A Moldovan wedding is also a complex custom, which has various traditional forms all over the country and combines economics, law, ritual and folkloric elements. The acts from the marriage foundation are ritual and ceremonial meant to bring prosperity, fecundity, happiness and social integration to the young family. Moldavian marriage is a bouquet of traditions and culture.

  • The modern wedding ceremony includes the old wedding custom of bowing to the parents as a token of gratitude and respect, although the ceremony itself is not the focus of festivities and can be a small, understated event leading up to the wedding party proper, which is usually an all-night celebration where people sit together and are served with food and wine.
  • The traditional wedding party is magnificent in its arrangement and intense from the moral ethical point of view. The singing and dancing continues until daybreak. At dawn everyone sits down for a minute and the bride is given a child to hold in her arms. According to tradition, the bride will then be sure to have a home full of children. The young husband then leads her to the threshold of their house but before they step over the threshold, the couple is showered with grain, a sign of  prosperity.


The traditional Mongolian wedding ceremony has slowly changed over time. Still the Mongolian people are trying to keep the traditional wedding rituals while also caring about the younger generations’ interests, by mixing modern wedding notions with traditional ones. Most Mongolian people care about the in-law’s family roots and say that the future son-in-law’s father should accept their daughter and the future daughter-in-law’s mother should accept their son.
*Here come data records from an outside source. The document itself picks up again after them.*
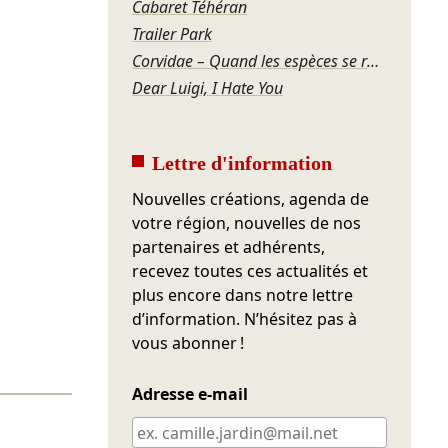
Cabaret Téhéran
Trailer Park
Corvidae – Quand les espèces se regardent
Dear Luigi, I Hate You
Lettre d'information
Nouvelles créations, agenda de
votre région, nouvelles de nos
partenaires et adhérents,
recevez toutes ces actualités et
plus encore dans notre lettre
d’information. N’hésitez pas à
vous abonner !
Adresse e-mail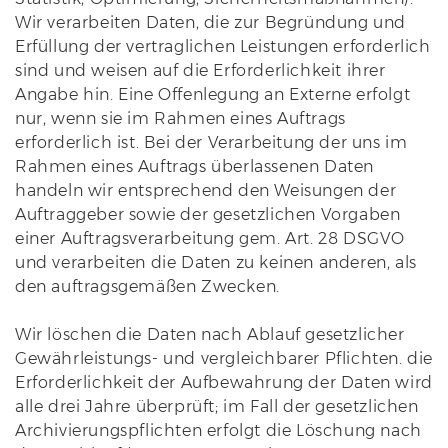
Wir verarbeiten Daten, die zur Begründung und
Erfüllung der vertraglichen Leistungen erforderlich
sind und weisen auf die Erforderlichkeit ihrer
Angabe hin. Eine Offenlegung an Externe erfolgt
nur, wenn sie im Rahmen eines Auftrags
erforderlich ist. Bei der Verarbeitung der uns im
Rahmen eines Auftrags überlassenen Daten
handeln wir entsprechend den Weisungen der
Auftraggeber sowie der gesetzlichen Vorgaben
einer Auftragsverarbeitung gem. Art. 28 DSGVO
und verarbeiten die Daten zu keinen anderen, als
den auftragsgemäßen Zwecken.
Wir löschen die Daten nach Ablauf gesetzlicher
Gewährleistungs- und vergleichbarer Pflichten. die
Erforderlichkeit der Aufbewahrung der Daten wird
alle drei Jahre überprüft; im Fall der gesetzlichen
Archivierungspflichten erfolgt die Löschung nach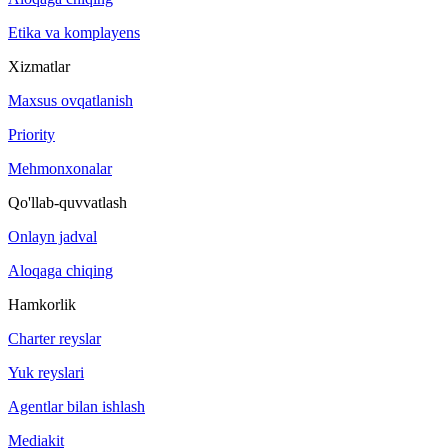
Etika va komplayens
Xizmatlar
Maxsus ovqatlanish
Priority
Mehmonxonalar
Qo'llab-quvvatlash
Onlayn jadval
Aloqaga chiqing
Hamkorlik
Charter reyslar
Yuk reyslari
Agentlar bilan ishlash
Mediakit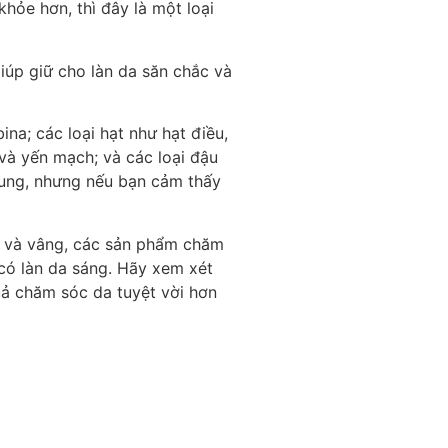
hỏe hơn, thì đây là một loại
iúp giữ cho làn da săn chắc và
na; các loại hạt như hạt điều,
và yến mạch; và các loại đậu
sung, nhưng nếu bạn cảm thấy
ền và vâng, các sản phẩm chăm
 có làn da sáng. Hãy xem xét
uả chăm sóc da tuyệt vời hơn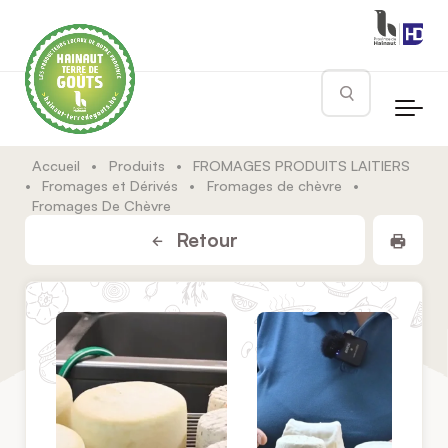
Skip to main content
Rechercher
Accueil
•
Produits
•
FROMAGES PRODUITS LAITIERS
•
Fromages et Dérivés
•
Fromages de chèvre
•
Fromages De Chèvre
Impr
Retour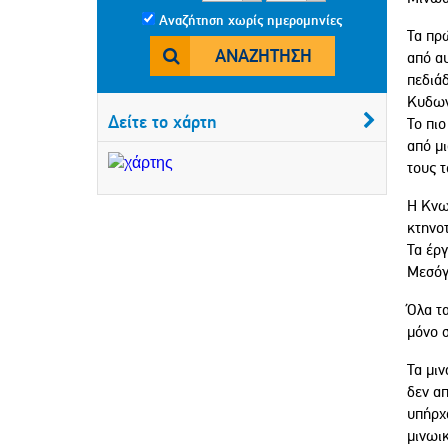
Αναζήτηση χωρίς ημερομηνίες
Τα πρ
ΑΝΑΖΉΤΗΣΗ
από αυ
πεδιάδ
Κυδων
Δείτε το χάρτη
Το πι
από μι
τους τ
Η Κνωσ
κτηνο
Τα έργ
Μεσόγ
Όλα τ
μόνο 
Τα μιν
δεν απ
υπήρχα
μινωικ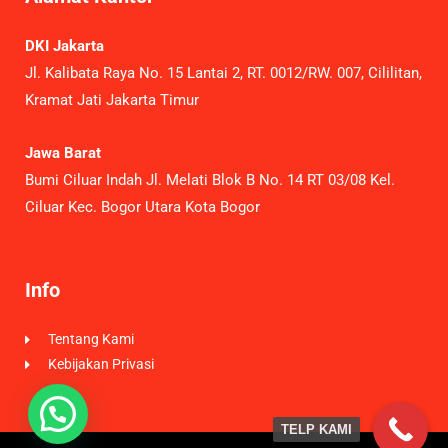
DKI Jakarta
Jl. Kalibata Raya No. 15 Lantai 2, RT. 0012/RW. 007, Cililitan,
Kramat Jati Jakarta Timur
Jawa Barat
Bumi Ciluar Indah Jl. Melati Blok B No. 14 RT 03/08 Kel.
Ciluar Kec. Bogor Utara Kota Bogor
Info
Tentang Kami
Kebijakan Privasi
TELP KAMI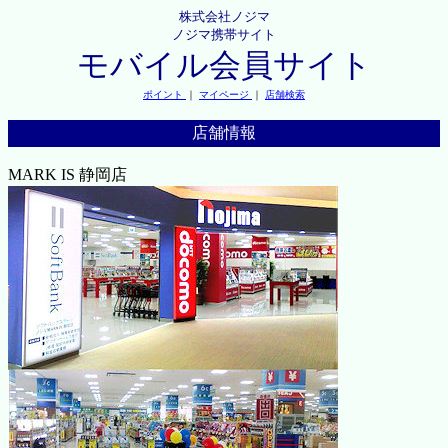
株式会社ノジマ
ノジマ携帯サイト
モバイル会員サイト
ポイント
｜
マイページ
｜
店舗検索
店舗情報
MARK IS 静岡店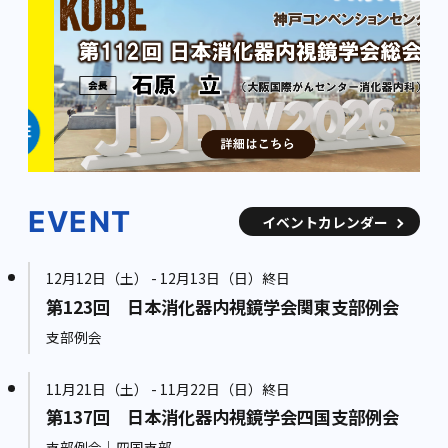
EVENT
イベントカレンダー
12月12日（土） - 12月13日（日）終日
第123回 日本消化器内視鏡学会関東支部例会
支部例会
11月21日（土） - 11月22日（日）終日
第137回 日本消化器内視鏡学会四国支部例会
支部例会｜四国支部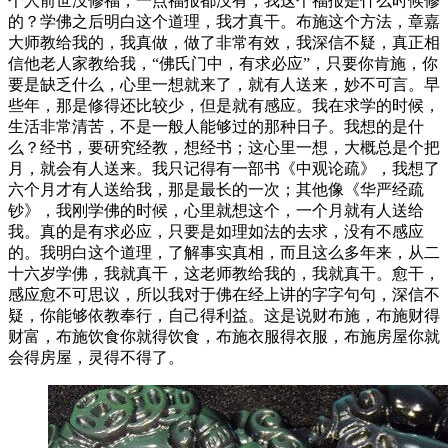
个人前世没修福，一点福报都没有，我这个福报是什么时候修
的？学佛之后明白这个道理，我才真干。布施这个方法，章嘉
大师教给我的，我真做，做了非常有效，我深信不疑，真正相
信他老人家教给我，“佛氏门中，有求必应”，只要你肯施，你
要是缺乏什么，心里一想就来了，就有人送来，妙不可言。早
些年，那是修得还比较少，但是就有感应。我在求学的时候，
生活非常清苦，不是一般人能够过的那种日子。我想的是什
么？经书，要研究经教，想经书；这心里一想，大概总是个把
月，就会有人送来。我只记得有一部书《中观论疏》，我想了
六个月才有人送给我，那是最长的一次；其他像《华严经疏
钞》，我刚学佛的时候，心里就想这个，一个月就有人送给
我。真的是有求必应，只要是如理如法的去求，没有不感应
的。我明白这个道理，了解事实真相，而且这么多年来，从二
十六岁学佛，我就真干，这老师教给我的，我就真干。愈干，
感应愈不可思议，所以我对于佛在经上讲的字字句句，深信不
疑，你能够依教奉行，自己得利益。这是说财布施，布施财得
财富，布施饮食你就得饮食，布施衣服得衣服，布施房屋你就
会得房屋，灵得不得了。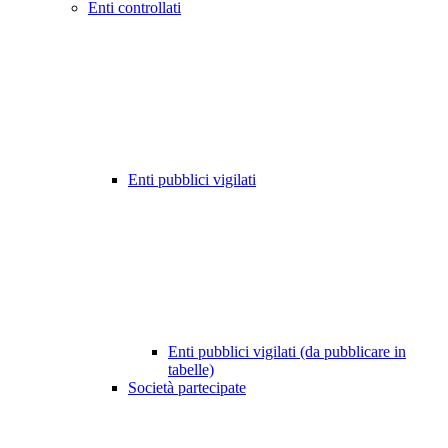
Enti controllati
Enti pubblici vigilati
Enti pubblici vigilati (da pubblicare in
tabelle)
Società partecipate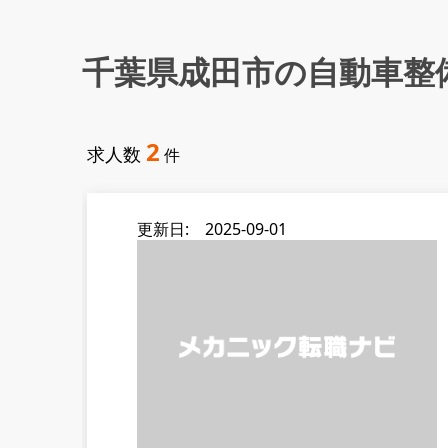
千葉県成田市の自動車整
2
求人数
件
更新日: 2025-09-01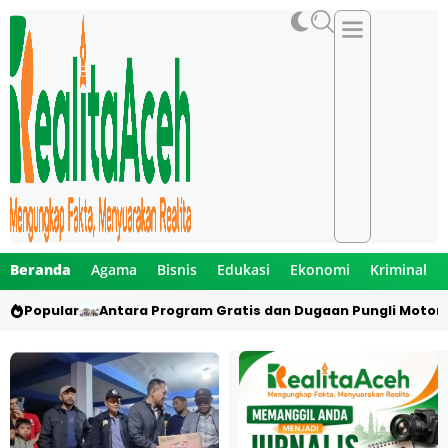
Beranda
Agama
Bisnis
Edukasi
Ekonomi
Kriminal
Popular
Antara Program Gratis dan Dugaan Pungli Motor 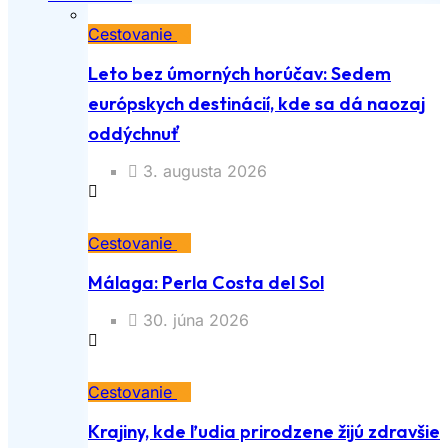
Cestovanie
Leto bez úmorných horúčav: Sedem
európskych destinácií, kde sa dá naozaj
oddýchnuť
3. augusta 2026
Cestovanie
Málaga: Perla Costa del Sol
30. júna 2026
Cestovanie
Krajiny, kde ľudia prirodzene žijú zdravšie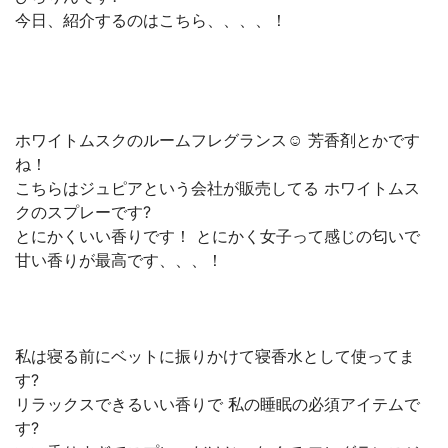
今日、紹介するのはこちら、、、、！
ホワイトムスクのルームフレグランス☺️ 芳香剤とかです
ね！
こちらはジュピアという会社が販売してる ホワイトムス
クのスプレーです?
とにかくいい香りです！ とにかく女子って感じの匂いで
甘い香りが最高です、、、！
私は寝る前にベットに振りかけて寝香水として使ってま
す?
リラックスできるいい香りで 私の睡眠の必須アイテムで
す?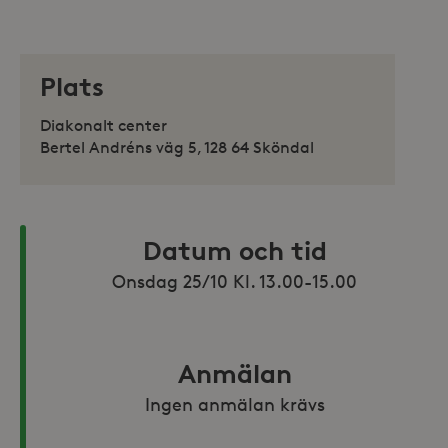
Plats
Diakonalt center
Bertel Andréns väg 5, 128 64 Sköndal
Datum och tid
Onsdag 25/10 Kl. 13.00-15.00
Anmälan
Ingen anmälan krävs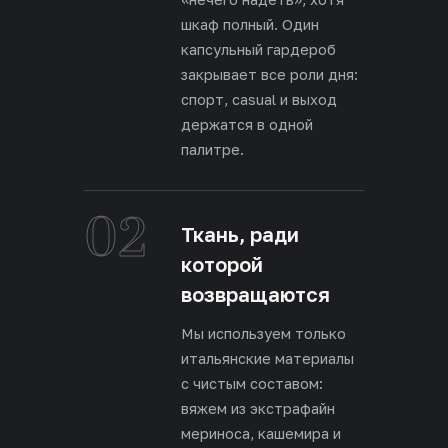
шкаф полный. Один
капсульный гардероб
закрывает все роли дня:
спорт, casual и выход
держатся в одной
палитре.
02
Ткань, ради
которой
возвращаются
Мы используем только
итальянские материалы
с чистым составом:
вяжем из экстрафайн
мериноса, кашемира и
This saying means that the son-in-law will treat his future wife how his father treated his wife, and that the daughter-in-law will treat her future husband how her mother treated her husband.

  • Each Mongolian ‘aimag’ (state) has customs that are a little different when it comes to Mongolian wedding ceremonies. The bride and groom choose their wedding witnesses, they traditionally choose a sister-in-law. In Mongolian families the daughter in law is like their own daughter so sister in laws are the same as sisters.
  • At the wedding ceremony Mongolian people wear long sleeved clothing that cover their shoulders. The long sleeves and covered shoulders represent a good and complete life for the couple.
  • The Mongolian Wedding Palace is where most people celebrate their wedding. The bride and groom stand arm in arm and with are two witnesses, usually the sister-in-laws who stand in front of the official. The official will ask the couple if they will marry one another. The bride and groom will answer “Yes”, after that they will sign their wedding documents and the wedding official will have witnessed that they signed the document as well. They place the rings on after the wedding official pronounces them husband and wife.